Proceedings Article | 18 February 2011
KEYWORDS: Image segmentation, Optical character recognition, Image processing algorithms and systems, Detection and tracking algorithms, Image processing, Image quality, Image enhancement, Imaging systems, Cameras, Binary data
Rapid growth and progress in the medical, industrial, security and technology fields means more and more consideration
for the use of camera based optical character recognition (OCR) Applying OCR to scanned documents is quite mature,
and there are many commercial and research products available on this topic. These products achieve acceptable
recognition accuracy and reasonable processing times especially with trained software, and constrained text
characteristics. Even though the application space for OCR is huge, it is quite challenging to design a single system that
is capable of performing automatic OCR for text embedded in an image irrespective of the application. Challenges for
OCR systems include; images are taken under natural real world conditions, Surface curvature, text orientation, font,
size, lighting conditions, and noise. These and many other conditions make it extremely difficult to achieve reasonable
character recognition.
Performance for conventional OCR systems drops dramatically as the degradation level of the text image quality
increases. In this paper, a new recognition method is proposed to recognize solid or dotted line degraded characters. The
degraded text string is localized and segmented using a new algorithm. The new method was implemented and tested
using a development framework system that is capable of performing OCR on camera captured images. The framework
allows parameter tuning of the image-processing algorithm based on a training set of camera-captured text images.

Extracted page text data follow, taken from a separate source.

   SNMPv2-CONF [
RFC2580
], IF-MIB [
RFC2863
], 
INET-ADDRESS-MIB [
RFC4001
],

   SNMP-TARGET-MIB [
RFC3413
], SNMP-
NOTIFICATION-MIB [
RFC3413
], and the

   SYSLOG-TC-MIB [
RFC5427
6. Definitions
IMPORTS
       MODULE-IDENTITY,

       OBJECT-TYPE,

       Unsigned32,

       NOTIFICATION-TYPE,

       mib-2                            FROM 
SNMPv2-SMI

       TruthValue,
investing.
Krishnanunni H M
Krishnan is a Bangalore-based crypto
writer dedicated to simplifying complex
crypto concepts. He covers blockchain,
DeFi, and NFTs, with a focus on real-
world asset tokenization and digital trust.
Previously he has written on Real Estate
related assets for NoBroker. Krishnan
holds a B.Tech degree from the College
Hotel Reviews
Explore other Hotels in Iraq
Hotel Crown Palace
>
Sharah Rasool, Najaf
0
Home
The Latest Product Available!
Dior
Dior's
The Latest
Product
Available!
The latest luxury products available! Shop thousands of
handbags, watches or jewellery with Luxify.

Novel methods were used for enhancement, text localization and the segmentation algorithm which enables building a
custom system that is capable of performing automatic OCR which can be used for different applications.
The developed framework system includes: new image enhancement, filtering, and segmentation techniques which
enabled higher recognition accuracies, faster processing time, and lower energy consumption, compared with the best
state of the art published techniques. The system successfully produced impressive OCR accuracies (90% -to- 93%)

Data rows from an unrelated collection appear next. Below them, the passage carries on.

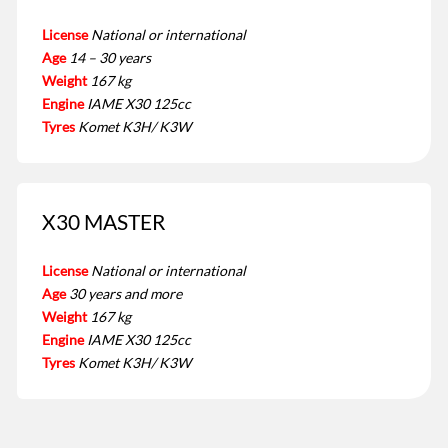
License
National or international
Age
14 – 30 years
Weight
167 kg
Engine
IAME X30 125cc
Tyres
Komet K3H/ K3W
X30 MASTER
License
National or international
Age
30 years and more
Weight
167 kg
Engine
IAME X30 125cc
Tyres
Komet K3H/ K3W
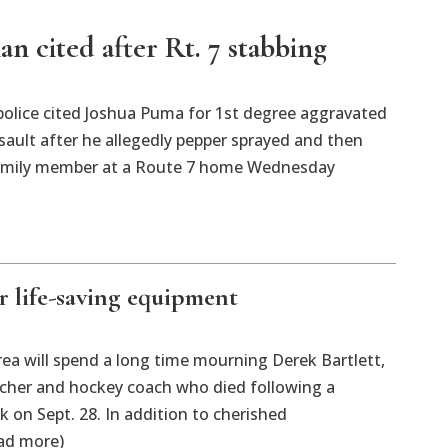
n cited after Rt. 7 stabbing
police cited Joshua Puma for 1st degree aggravated
ault after he allegedly pepper sprayed and then
amily member at a Route 7 home Wednesday
r life-saving equipment
rea will spend a long time mourning Derek Bartlett,
acher and hockey coach who died following a
k on Sept. 28. In addition to cherished
ad more)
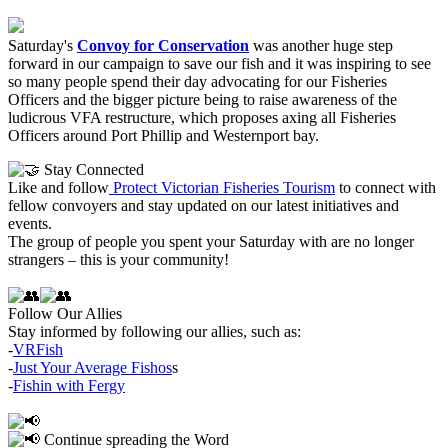
Saturday's
Convoy for Conservation
was another huge step
forward in our campaign to save our fish and it was
inspiring to see
so many people spend their day advocating for our Fisheries
Officers and the bigger picture being
to raise awareness of the
ludicrous VFA restructure, which proposes axing all Fisheries
Officers around Port Phillip and Westernport bay.
Stay Connected
Like and follow
Protect Victorian Fisheries Tourism
to connect with
fellow convoyers and stay updated on our latest initiatives and
events.
The group of people you spent your Saturday with are no longer
strangers – this is your community!
Follow Our Allies
Stay informed by following our allies, such as:
-
VRFish
-
Just Your Average Fishos
s
-
Fishin with Fergy
Continue spreading the Word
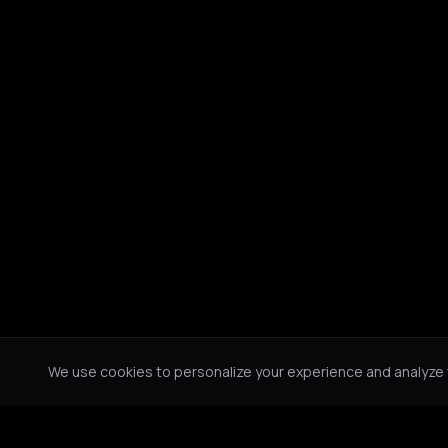
We use cookies to personalize your experience and analyze tr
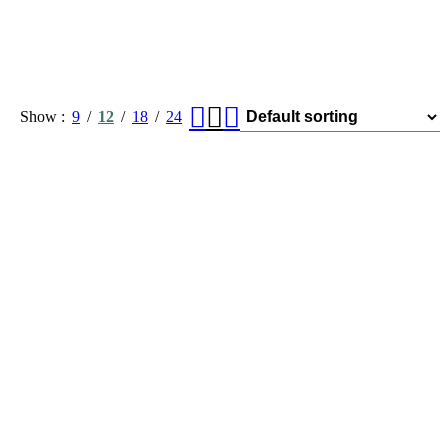
Show
9
12
18
24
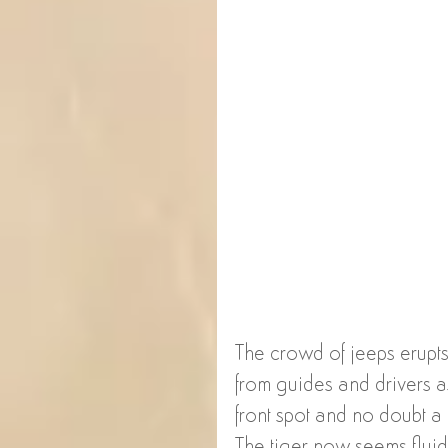
The crowd of jeeps erupts 
from guides and drivers as
front spot and no doubt a 
The tiger now seems fluid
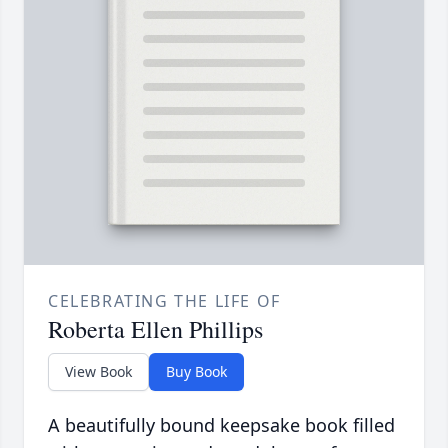
CELEBRATING THE LIFE OF
Roberta Ellen Phillips
View Book
Buy Book
A beautifully bound keepsake book filled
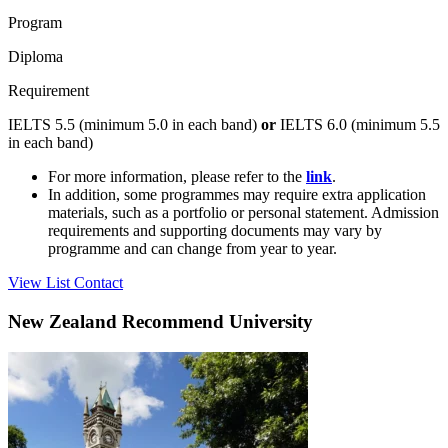
Program
Diploma
Requirement
IELTS 5.5 (minimum 5.0 in each band)
or
IELTS 6.0 (minimum 5.5
in each band)
For more information, please refer to the
link
.
In addition, some programmes may require extra application
materials, such as a portfolio or personal statement. Admission
requirements and supporting documents may vary by
programme and can change from year to year.
View List
Contact
New Zealand Recommend University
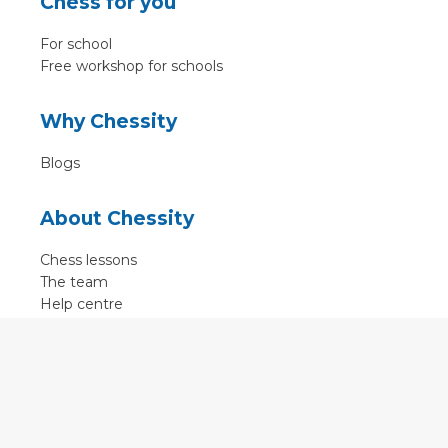
Chess for you
For school
Free workshop for schools
Why Chessity
Blogs
About Chessity
Chess lessons
The team
Help centre
Terms of use
Contact
Contact us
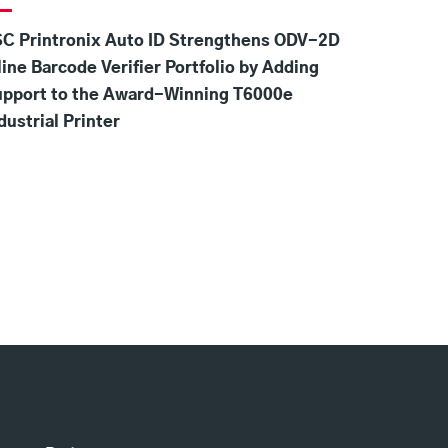
C Printronix Auto ID Strengthens ODV-2D
line Barcode Verifier Portfolio by Adding
upport to the Award-Winning T6000e
dustrial Printer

using customized systems generated by our development framework in two industrial OCR applications: water bottle
label text recognition and concrete slab plate text recognition. The system was also trained for the Arabic language
alphabet, and demonstrated extremely high recognition accuracy (99%) for Arabic license name plate text recognition
with processing times of 10 seconds. The accuracy and run times of the system were compared to conventional and
many states of art methods, the proposed system shows excellent results.